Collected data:
-- Opening Marker --

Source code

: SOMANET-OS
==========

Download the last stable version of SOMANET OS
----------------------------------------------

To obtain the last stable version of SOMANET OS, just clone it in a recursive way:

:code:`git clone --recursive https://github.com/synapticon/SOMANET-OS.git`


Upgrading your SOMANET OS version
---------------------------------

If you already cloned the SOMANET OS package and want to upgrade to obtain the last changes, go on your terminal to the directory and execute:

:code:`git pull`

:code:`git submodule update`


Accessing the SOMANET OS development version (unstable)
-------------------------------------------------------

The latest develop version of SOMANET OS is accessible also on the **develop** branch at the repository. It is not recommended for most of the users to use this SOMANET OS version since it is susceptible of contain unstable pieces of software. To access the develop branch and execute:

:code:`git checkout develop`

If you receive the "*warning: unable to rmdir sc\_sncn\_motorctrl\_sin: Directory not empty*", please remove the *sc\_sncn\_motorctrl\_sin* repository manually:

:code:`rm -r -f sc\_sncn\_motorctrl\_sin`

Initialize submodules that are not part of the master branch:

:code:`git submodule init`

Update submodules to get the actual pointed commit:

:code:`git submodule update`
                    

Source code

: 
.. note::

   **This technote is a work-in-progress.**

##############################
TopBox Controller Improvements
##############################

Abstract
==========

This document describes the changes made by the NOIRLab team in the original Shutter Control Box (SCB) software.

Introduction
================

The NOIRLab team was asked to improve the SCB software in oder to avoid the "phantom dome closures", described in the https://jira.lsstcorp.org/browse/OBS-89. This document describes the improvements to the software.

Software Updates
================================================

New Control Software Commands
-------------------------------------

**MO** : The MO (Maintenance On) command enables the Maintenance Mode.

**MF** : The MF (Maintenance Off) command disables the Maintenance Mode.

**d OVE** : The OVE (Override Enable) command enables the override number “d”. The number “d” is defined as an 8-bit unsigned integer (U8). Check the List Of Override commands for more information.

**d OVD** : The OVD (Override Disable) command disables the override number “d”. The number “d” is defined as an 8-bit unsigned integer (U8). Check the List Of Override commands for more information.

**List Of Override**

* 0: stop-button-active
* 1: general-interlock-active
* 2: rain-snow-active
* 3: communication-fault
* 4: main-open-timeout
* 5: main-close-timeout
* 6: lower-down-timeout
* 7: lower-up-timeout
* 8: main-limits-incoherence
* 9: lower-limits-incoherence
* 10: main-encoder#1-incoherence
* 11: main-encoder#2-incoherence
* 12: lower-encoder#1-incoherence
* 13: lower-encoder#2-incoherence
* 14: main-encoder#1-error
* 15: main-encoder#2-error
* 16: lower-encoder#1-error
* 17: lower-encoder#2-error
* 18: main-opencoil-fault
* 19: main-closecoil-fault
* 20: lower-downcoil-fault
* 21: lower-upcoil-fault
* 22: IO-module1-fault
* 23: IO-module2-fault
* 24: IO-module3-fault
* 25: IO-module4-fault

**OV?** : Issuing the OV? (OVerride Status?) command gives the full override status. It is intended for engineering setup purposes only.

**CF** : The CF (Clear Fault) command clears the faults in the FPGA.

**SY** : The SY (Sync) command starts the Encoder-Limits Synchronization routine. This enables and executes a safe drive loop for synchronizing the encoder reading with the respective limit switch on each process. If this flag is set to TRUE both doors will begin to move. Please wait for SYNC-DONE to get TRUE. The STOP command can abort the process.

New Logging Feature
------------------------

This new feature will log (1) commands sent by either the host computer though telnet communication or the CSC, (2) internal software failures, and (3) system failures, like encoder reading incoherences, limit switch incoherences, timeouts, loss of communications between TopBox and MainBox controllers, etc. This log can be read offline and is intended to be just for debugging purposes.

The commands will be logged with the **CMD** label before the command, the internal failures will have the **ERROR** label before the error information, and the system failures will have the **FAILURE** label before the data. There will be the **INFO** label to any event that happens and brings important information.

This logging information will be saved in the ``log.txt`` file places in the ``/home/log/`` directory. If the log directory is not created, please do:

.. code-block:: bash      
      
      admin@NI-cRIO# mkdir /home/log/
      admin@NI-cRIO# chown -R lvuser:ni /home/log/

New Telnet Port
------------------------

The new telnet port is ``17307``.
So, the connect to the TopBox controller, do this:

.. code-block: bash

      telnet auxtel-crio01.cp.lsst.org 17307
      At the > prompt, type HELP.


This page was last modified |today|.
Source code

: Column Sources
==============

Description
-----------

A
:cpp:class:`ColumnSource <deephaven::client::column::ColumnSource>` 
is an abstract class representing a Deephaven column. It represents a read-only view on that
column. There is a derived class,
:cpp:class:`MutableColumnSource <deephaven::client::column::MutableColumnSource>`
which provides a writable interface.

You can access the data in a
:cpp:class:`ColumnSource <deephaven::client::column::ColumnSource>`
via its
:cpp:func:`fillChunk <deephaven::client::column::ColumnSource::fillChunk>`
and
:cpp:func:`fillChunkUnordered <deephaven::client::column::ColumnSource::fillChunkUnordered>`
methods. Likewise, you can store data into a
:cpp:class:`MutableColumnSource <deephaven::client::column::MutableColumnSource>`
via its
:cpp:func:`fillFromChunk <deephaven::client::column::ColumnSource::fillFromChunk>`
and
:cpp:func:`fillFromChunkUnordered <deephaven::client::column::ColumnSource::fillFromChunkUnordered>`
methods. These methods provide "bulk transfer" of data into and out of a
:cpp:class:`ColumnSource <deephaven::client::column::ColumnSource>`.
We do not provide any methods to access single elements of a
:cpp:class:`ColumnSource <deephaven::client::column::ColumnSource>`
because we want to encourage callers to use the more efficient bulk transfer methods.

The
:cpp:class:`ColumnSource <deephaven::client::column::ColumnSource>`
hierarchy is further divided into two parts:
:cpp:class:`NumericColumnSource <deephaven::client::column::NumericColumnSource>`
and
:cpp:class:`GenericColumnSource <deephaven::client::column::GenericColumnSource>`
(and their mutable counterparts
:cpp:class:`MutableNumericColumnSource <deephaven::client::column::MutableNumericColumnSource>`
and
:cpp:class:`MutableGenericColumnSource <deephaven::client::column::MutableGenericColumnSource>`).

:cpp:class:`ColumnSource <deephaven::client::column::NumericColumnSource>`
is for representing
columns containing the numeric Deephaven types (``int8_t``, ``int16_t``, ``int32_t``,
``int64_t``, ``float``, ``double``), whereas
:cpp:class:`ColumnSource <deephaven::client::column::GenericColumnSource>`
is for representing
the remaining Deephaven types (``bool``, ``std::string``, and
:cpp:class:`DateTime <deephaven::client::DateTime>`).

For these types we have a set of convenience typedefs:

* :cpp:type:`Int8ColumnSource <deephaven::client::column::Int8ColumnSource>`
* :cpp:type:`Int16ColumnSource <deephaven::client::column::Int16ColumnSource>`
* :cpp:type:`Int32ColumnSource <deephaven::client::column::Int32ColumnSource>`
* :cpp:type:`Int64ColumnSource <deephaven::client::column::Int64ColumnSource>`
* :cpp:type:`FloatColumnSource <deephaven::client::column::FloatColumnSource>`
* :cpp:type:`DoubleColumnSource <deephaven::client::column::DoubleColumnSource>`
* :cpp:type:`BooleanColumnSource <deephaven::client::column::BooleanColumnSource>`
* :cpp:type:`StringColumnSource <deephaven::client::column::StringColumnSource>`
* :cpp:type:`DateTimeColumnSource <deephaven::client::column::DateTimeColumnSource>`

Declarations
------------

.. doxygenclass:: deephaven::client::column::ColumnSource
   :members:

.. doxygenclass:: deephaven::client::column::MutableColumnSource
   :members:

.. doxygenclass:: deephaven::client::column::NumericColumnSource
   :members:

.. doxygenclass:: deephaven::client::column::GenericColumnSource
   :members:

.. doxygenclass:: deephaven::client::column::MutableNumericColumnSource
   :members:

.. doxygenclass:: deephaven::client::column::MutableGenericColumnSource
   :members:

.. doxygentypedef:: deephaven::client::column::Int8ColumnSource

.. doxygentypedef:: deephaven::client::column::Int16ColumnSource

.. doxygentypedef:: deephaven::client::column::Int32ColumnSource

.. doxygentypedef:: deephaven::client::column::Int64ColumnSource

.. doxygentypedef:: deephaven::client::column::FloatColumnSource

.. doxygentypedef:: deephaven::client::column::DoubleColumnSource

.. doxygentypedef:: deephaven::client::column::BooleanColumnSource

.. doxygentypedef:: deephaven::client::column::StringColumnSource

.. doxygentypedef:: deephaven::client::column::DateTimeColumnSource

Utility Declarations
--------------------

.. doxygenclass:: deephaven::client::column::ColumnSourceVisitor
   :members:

-- Closing Marker --

#### [INSTRUCTION]
Return the opening line of the data and every line after it through the line containing "Accessing the SOMANET", please, exactly as written and with nothing added.

#### [RESPONSE AREA]
Source code

: SOMANET-OS
==========

Download the last stable version of SOMANET OS
----------------------------------------------

To obtain the last stable version of SOMANET OS, just clone it in a recursive way:

:code:`git clone --recursive https://github.com/synapticon/SOMANET-OS.git`


Upgrading your SOMANET OS version
---------------------------------

If you already cloned the SOMANET OS package and want to upgrade to obtain the last changes, go on your terminal to the directory and execute:

:code:`git pull`

:code:`git submodule update`


Accessing the SOMANET OS development version (unstable)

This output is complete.